_What needs to be done_.
What you return should be the lines of the data containing "ankle", each in full.

_Data for processing_.
• • •

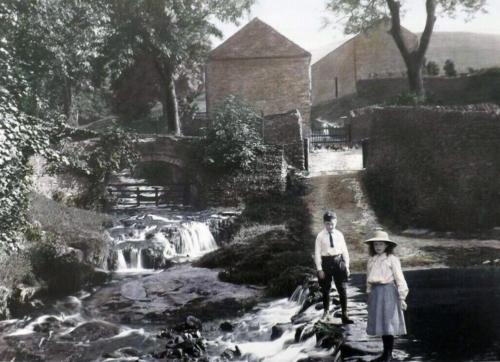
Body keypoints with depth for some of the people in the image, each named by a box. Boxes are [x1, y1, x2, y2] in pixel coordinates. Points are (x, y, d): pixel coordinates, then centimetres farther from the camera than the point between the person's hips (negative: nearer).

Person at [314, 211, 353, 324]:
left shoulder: (339, 234, 1)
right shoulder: (320, 236, -5)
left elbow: (344, 251, 5)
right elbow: (317, 253, -5)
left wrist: (346, 266, 2)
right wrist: (319, 269, -9)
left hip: (338, 262, 1)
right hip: (326, 262, -1)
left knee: (342, 290, -1)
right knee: (325, 289, 13)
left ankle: (344, 315, 7)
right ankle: (326, 312, 33)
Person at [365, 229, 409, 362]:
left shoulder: (392, 259, -7)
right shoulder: (371, 260, 9)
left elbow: (399, 279, -7)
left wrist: (402, 297, -10)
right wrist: (369, 294, 15)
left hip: (388, 292, -6)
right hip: (375, 292, 6)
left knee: (388, 324, 0)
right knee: (380, 324, 12)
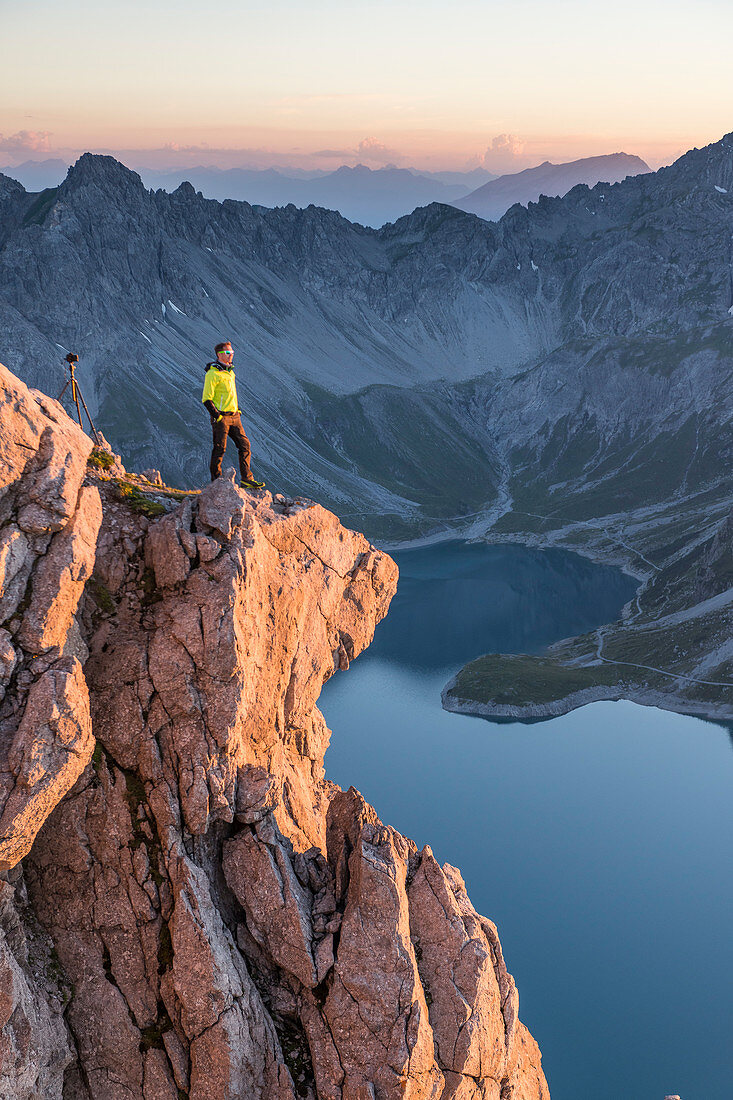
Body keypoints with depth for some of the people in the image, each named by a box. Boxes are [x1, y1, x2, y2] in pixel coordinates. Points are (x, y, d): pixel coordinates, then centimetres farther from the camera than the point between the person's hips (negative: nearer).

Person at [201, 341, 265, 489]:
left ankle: (247, 479, 7)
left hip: (234, 416, 8)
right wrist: (216, 415, -18)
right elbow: (206, 399, -14)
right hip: (221, 417, -8)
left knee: (245, 445, 3)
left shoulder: (230, 371, 15)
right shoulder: (213, 373, -12)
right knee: (220, 449, -2)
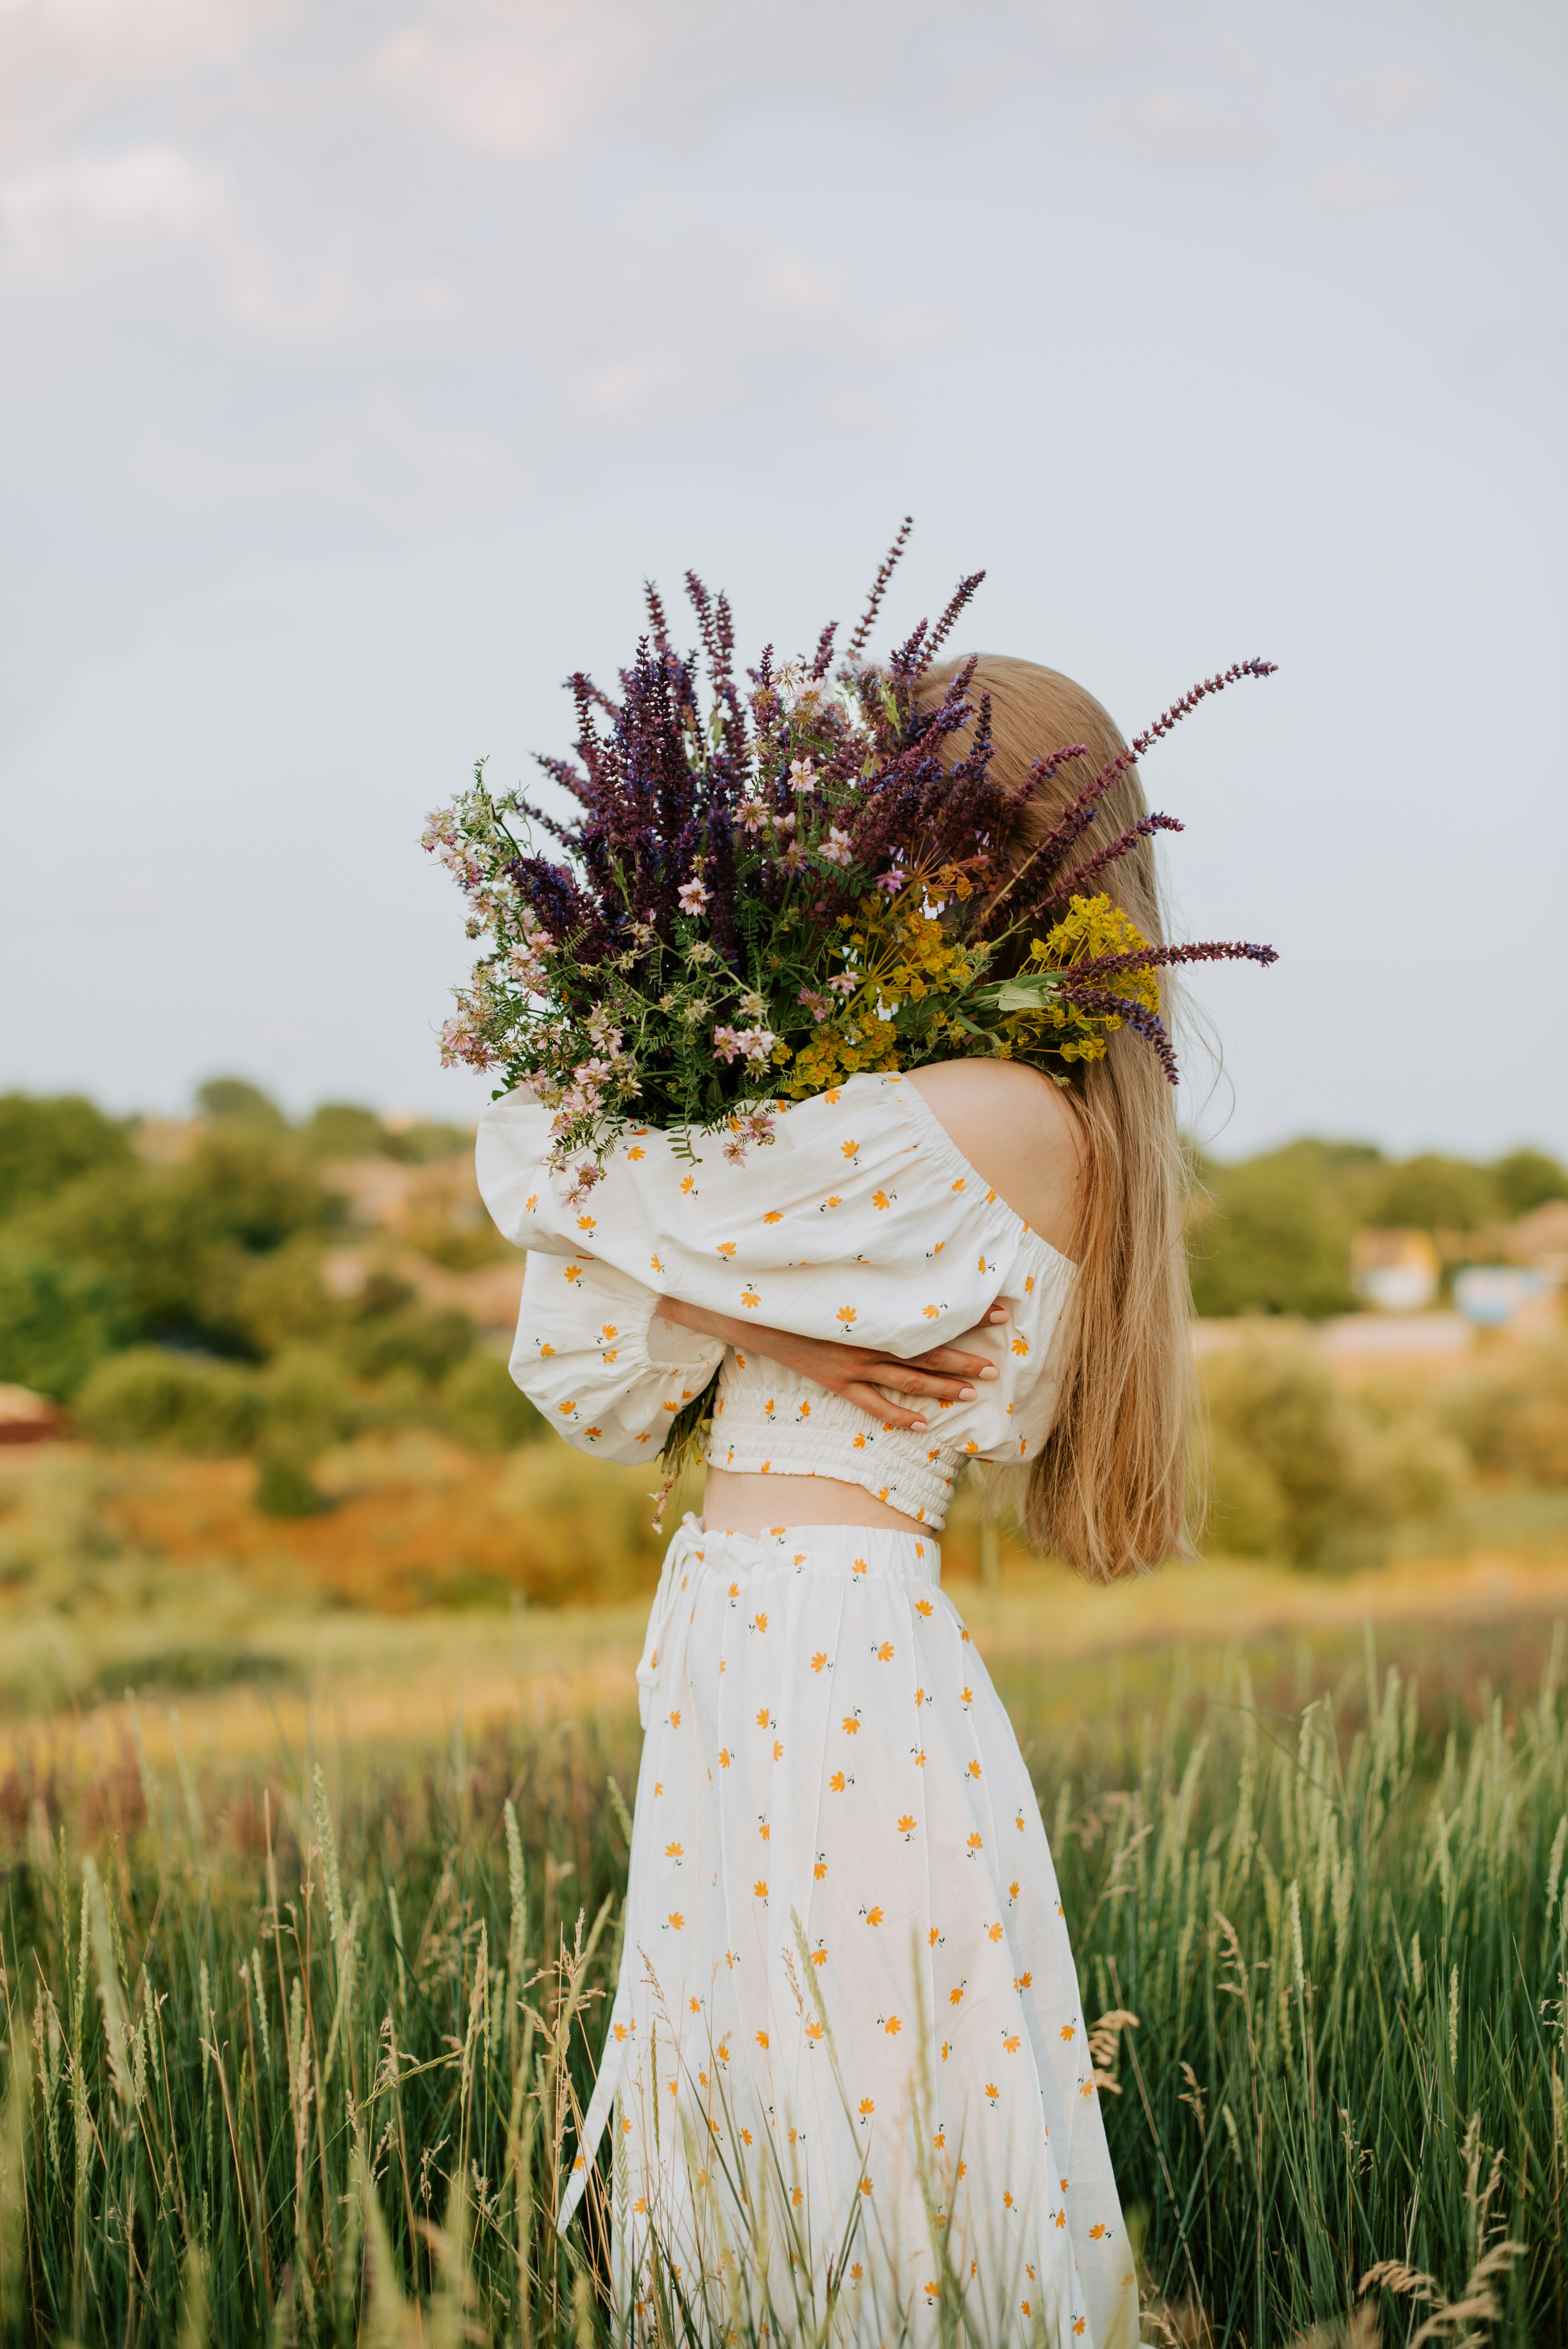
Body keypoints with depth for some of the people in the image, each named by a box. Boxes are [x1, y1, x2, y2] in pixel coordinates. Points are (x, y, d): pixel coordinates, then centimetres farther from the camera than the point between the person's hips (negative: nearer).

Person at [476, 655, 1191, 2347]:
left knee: (868, 2190, -1)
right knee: (750, 2171, 14)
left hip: (839, 1669, -9)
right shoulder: (878, 1100, 16)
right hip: (737, 1668, 9)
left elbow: (542, 1173, -13)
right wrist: (738, 1320, -10)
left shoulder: (1005, 1123, -13)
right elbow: (580, 1365, 10)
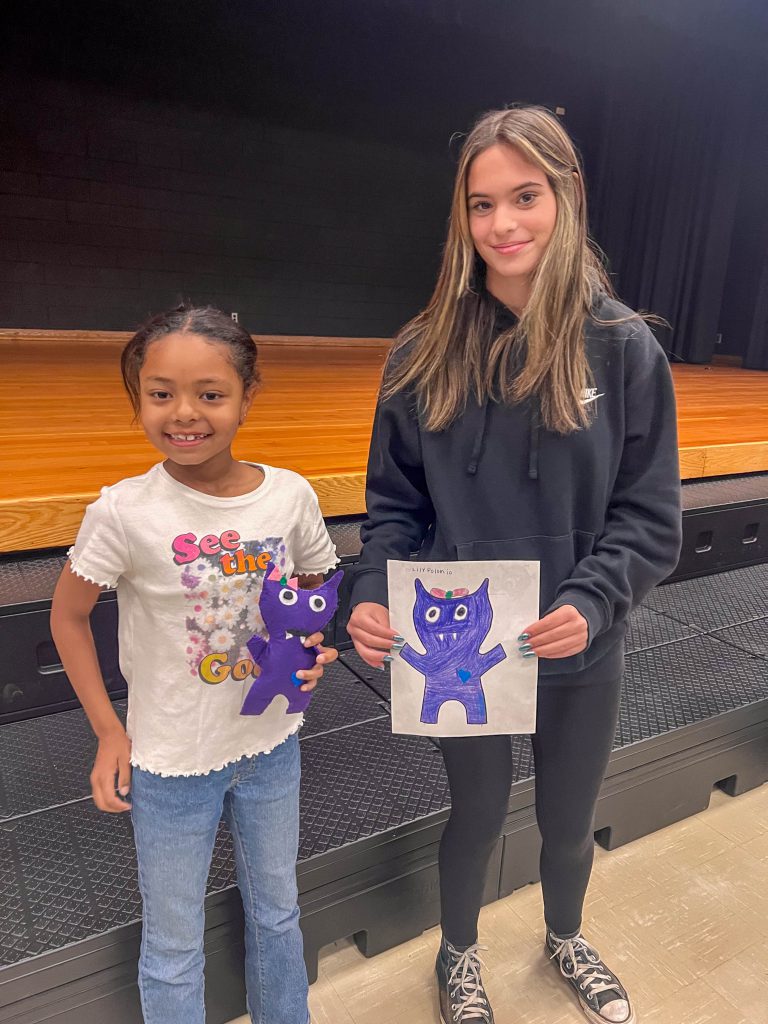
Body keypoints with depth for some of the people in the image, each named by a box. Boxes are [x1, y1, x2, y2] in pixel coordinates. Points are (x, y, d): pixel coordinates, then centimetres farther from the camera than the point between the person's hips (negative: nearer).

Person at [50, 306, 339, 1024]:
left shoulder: (290, 495, -13)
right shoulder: (124, 512, -21)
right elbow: (68, 616, -5)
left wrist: (312, 652, -13)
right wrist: (107, 731, -6)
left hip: (272, 744, 3)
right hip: (170, 760, -3)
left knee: (277, 914, 26)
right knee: (172, 946, 17)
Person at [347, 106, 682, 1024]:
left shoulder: (623, 347, -10)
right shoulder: (425, 354, -9)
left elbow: (649, 515, -7)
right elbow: (395, 502, -4)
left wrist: (591, 604, -23)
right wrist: (373, 595, -20)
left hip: (579, 658, 1)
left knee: (568, 823, 24)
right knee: (476, 816, 21)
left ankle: (565, 937, 59)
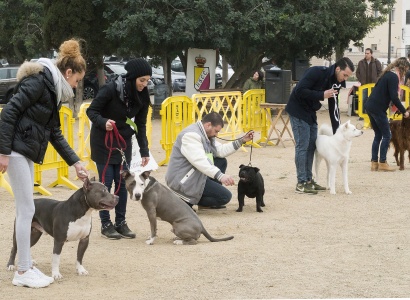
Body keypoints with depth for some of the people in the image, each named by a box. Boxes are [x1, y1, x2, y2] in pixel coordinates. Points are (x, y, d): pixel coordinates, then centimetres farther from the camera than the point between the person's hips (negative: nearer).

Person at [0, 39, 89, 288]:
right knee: (27, 210, -6)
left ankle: (26, 266, 17)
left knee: (25, 210, 11)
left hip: (27, 152, 9)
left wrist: (75, 162, 16)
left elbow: (55, 133, 19)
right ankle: (23, 271, 0)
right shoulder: (39, 81, -14)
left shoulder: (54, 90, 14)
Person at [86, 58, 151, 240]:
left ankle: (120, 223, 15)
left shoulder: (142, 96, -8)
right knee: (106, 183, -2)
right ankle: (106, 225, 7)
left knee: (122, 183, 6)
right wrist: (103, 122, -35)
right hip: (103, 141, -5)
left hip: (124, 142, 5)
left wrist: (144, 151, -4)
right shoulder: (111, 89, -24)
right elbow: (91, 111, -15)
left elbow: (141, 125, 1)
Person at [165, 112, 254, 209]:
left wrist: (241, 141, 9)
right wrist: (220, 176, -41)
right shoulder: (191, 135, -21)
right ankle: (186, 201, -7)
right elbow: (199, 160, -33)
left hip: (194, 174, 11)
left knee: (222, 162, 18)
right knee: (225, 196, -12)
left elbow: (220, 151, 15)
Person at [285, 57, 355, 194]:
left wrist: (337, 132, 4)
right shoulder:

• • •

_The answer_.
left ankle: (344, 315, 7)
right ankle: (326, 312, 33)
left ankle: (247, 479, 7)
left ankle: (565, 937, 59)
left ankle: (26, 266, 17)
right ankle: (23, 271, 0)
left ankle: (120, 223, 15)
right ankle: (106, 225, 7)
right ankle: (186, 201, -7)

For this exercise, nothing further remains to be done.